Tim York wrote:Savennières Clos du Papillon 2002 – Domaine du Closel – Alc.14.5%. I have read complaints that this wine is going off but, for me, it was a third beauty if more buxom and not quite so fine as the two previous. Colour was almost as deep as that of the Vouvray but there was no trace of oxidation on the nose or palate. The bouquet seemed to presage a sweet wine and was aromatically quite similar to the Vouvray’s. The palate was full, rich and quite structured, darker in fruit and aroma than the two previous and more demi-sec than dry but well balanced by the minerality and smooth/lively acidity. I was not conscious of burn from the high alcohol but it certainly contributed body and a slight wooziness in this drinker. Again I would guess some botrytis of the noble sort; 17/20.

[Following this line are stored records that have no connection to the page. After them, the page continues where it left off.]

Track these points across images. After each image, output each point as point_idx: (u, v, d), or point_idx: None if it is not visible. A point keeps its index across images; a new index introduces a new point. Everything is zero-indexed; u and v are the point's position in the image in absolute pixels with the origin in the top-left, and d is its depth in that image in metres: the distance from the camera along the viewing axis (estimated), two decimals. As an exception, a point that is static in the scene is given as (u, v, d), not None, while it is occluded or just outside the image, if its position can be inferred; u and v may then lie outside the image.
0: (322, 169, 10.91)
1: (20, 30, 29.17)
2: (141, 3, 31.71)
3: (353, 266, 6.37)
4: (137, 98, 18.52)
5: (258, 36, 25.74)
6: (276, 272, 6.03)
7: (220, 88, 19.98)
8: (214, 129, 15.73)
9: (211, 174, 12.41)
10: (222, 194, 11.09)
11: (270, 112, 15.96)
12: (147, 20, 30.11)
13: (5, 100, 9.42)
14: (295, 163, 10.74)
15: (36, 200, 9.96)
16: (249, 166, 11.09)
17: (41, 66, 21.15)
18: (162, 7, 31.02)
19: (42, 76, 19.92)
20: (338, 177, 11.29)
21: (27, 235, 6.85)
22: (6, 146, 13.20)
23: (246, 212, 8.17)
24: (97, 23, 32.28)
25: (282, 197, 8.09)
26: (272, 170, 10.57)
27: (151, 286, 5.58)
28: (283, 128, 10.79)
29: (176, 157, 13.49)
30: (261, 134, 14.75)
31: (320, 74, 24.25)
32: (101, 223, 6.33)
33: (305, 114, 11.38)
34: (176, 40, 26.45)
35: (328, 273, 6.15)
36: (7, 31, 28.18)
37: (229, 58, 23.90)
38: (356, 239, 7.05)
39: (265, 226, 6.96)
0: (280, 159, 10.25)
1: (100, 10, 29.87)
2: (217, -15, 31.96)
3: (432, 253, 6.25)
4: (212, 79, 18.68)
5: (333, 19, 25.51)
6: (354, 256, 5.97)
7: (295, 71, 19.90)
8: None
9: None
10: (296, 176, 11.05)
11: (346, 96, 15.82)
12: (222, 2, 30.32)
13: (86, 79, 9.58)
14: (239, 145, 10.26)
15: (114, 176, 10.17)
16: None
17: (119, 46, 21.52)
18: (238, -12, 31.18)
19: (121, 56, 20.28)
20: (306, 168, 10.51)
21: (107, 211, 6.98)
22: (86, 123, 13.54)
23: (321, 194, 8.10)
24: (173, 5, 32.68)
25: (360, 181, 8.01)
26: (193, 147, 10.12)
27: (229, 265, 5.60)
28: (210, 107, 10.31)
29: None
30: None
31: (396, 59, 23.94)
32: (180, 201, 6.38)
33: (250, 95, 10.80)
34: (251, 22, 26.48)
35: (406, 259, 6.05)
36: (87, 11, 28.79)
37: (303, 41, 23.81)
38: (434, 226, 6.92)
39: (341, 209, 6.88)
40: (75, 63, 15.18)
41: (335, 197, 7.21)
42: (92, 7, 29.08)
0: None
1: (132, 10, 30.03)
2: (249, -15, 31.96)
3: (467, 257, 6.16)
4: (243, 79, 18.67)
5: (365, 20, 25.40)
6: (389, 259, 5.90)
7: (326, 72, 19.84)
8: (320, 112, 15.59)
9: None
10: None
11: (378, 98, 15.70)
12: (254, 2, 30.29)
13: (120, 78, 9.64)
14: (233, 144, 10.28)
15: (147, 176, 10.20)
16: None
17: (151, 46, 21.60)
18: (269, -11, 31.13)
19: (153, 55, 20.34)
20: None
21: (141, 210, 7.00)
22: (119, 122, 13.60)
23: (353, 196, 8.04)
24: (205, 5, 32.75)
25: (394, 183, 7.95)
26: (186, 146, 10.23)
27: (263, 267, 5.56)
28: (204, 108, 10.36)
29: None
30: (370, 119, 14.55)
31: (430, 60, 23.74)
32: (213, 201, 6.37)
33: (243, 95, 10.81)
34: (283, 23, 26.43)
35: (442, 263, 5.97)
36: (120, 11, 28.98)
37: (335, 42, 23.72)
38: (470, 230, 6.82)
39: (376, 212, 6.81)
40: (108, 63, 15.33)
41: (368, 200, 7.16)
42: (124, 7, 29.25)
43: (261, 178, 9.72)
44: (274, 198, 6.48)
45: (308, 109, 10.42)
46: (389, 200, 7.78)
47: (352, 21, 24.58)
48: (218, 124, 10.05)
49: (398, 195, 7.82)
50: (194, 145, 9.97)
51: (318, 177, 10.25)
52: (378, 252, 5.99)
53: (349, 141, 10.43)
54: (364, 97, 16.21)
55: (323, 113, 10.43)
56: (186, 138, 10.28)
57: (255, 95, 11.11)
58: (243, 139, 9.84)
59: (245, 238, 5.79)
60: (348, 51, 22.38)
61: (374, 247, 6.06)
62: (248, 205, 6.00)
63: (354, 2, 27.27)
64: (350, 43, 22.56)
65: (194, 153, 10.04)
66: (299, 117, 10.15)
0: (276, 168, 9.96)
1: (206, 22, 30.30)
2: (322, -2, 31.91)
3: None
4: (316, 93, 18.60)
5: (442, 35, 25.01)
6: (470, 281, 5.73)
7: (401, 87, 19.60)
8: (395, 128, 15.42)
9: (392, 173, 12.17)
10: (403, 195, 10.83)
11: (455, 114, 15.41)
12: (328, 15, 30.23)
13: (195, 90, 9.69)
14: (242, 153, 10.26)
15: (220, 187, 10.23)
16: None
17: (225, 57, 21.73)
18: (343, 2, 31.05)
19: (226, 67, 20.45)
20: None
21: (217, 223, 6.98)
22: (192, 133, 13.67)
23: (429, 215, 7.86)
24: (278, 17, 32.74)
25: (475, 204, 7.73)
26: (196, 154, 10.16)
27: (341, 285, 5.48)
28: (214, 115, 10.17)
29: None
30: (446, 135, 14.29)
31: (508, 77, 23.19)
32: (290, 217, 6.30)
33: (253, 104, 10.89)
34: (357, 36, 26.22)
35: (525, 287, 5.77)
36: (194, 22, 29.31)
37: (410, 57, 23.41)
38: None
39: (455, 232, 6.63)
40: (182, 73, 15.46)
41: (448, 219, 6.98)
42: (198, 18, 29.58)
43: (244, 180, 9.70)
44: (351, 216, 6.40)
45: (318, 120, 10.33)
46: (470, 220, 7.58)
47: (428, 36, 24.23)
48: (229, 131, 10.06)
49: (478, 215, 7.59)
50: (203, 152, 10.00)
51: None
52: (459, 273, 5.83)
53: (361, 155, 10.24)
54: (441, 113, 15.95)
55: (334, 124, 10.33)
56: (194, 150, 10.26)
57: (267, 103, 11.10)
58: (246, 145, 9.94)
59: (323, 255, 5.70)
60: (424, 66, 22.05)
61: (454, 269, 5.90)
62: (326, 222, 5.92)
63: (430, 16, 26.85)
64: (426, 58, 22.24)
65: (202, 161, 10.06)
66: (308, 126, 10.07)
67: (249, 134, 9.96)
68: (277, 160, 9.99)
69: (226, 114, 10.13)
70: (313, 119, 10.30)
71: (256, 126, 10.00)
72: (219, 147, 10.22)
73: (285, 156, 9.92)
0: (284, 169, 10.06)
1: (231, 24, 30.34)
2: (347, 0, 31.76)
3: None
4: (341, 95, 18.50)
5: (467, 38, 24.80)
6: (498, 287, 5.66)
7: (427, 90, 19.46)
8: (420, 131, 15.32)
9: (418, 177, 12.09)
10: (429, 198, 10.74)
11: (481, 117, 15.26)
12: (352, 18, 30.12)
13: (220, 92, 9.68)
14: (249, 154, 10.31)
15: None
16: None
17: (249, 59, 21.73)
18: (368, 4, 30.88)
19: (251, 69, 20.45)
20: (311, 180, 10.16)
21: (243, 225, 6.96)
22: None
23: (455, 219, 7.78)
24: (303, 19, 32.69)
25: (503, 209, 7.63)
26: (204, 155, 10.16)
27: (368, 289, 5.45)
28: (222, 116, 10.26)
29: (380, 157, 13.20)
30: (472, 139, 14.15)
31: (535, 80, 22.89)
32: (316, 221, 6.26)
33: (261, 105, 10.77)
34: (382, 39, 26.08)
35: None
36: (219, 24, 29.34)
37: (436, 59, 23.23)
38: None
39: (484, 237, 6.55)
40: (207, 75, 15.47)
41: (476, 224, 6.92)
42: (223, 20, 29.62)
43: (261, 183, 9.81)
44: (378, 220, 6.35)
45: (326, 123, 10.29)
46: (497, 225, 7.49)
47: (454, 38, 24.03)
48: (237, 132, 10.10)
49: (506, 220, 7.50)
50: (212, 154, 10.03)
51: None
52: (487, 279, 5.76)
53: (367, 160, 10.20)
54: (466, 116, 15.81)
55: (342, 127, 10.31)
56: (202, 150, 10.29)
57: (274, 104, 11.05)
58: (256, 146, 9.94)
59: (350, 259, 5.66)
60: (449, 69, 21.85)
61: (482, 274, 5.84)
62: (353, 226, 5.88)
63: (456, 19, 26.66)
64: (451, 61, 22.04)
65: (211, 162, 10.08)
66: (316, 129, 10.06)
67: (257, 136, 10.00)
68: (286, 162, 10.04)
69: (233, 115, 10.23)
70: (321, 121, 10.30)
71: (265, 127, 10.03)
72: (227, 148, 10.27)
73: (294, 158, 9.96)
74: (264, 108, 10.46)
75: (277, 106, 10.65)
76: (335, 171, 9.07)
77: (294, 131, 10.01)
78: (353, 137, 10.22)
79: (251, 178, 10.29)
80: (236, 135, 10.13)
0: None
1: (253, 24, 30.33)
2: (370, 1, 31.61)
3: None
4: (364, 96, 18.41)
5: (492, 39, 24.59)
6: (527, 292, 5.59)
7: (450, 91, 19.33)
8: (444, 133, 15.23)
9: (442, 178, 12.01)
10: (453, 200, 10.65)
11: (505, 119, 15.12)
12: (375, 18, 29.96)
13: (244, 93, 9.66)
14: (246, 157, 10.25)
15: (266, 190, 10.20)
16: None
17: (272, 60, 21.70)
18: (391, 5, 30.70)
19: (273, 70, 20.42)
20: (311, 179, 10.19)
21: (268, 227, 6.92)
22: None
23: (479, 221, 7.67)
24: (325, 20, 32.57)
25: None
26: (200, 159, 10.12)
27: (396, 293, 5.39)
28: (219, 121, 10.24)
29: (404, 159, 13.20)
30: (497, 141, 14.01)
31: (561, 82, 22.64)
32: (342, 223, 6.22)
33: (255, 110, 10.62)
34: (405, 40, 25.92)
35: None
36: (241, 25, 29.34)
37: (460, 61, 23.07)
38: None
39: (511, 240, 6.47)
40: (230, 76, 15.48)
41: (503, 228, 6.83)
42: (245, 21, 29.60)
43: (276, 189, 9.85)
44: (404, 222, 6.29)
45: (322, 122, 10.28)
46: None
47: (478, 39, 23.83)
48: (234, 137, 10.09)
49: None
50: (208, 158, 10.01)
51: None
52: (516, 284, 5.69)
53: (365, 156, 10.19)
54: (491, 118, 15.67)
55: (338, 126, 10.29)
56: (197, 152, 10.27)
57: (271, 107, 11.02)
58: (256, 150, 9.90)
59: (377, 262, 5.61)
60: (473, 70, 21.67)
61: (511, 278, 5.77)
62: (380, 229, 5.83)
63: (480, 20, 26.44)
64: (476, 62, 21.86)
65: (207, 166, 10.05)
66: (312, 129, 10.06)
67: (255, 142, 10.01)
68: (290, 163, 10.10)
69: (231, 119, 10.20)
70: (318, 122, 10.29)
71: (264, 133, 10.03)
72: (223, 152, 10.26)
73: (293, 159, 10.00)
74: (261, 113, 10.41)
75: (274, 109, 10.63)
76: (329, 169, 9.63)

Tim York wrote:Salil, I find rarity of indication of dryness/sweetness on labels one of the most annoying aspects of wine buying and it is becoming recurring rant from me.
Salil wrote:Tim York wrote:Salil, I find rarity of indication of dryness/sweetness on labels one of the most annoying aspects of wine buying and it is becoming recurring rant from me.
The issue is that definitions of dryness such as halbtrocken or trocken are defined by very arbitrary limits - 9 g/l r/s for trockens, 9-18 for halbtrockens if I remember right, and a winemaker shooting for the same sensation of taste/dry perception (particularly with high acid Saar Riesling) could be producing a halbtrocken one vintage, a trocken in another and a wine with maybe 20+ grams residual sugar in a really high acid/less ripe year. Given that there's a consistent estate style at these producers, I have no problems with the labelling - after one bottle of a Van Volxem at any price range, it's fairly easy to figure out how his Volz/Goldberg/etc will taste regardless of labelling.
Bob Parsons Alberta. wrote:Labelling problem? I sure do when I help out at wine store near me. Very good selection of German wines and a few shoppers ask if "this wine is dry or sweet?" Sometimes I cannot give an honest answer as I have not tasted it. Same with Alsace but/and my perception of sweetness may differ from others eh.
The `07 Zinck P Gris was labelled a 2/8. No way folks, more a 5/8.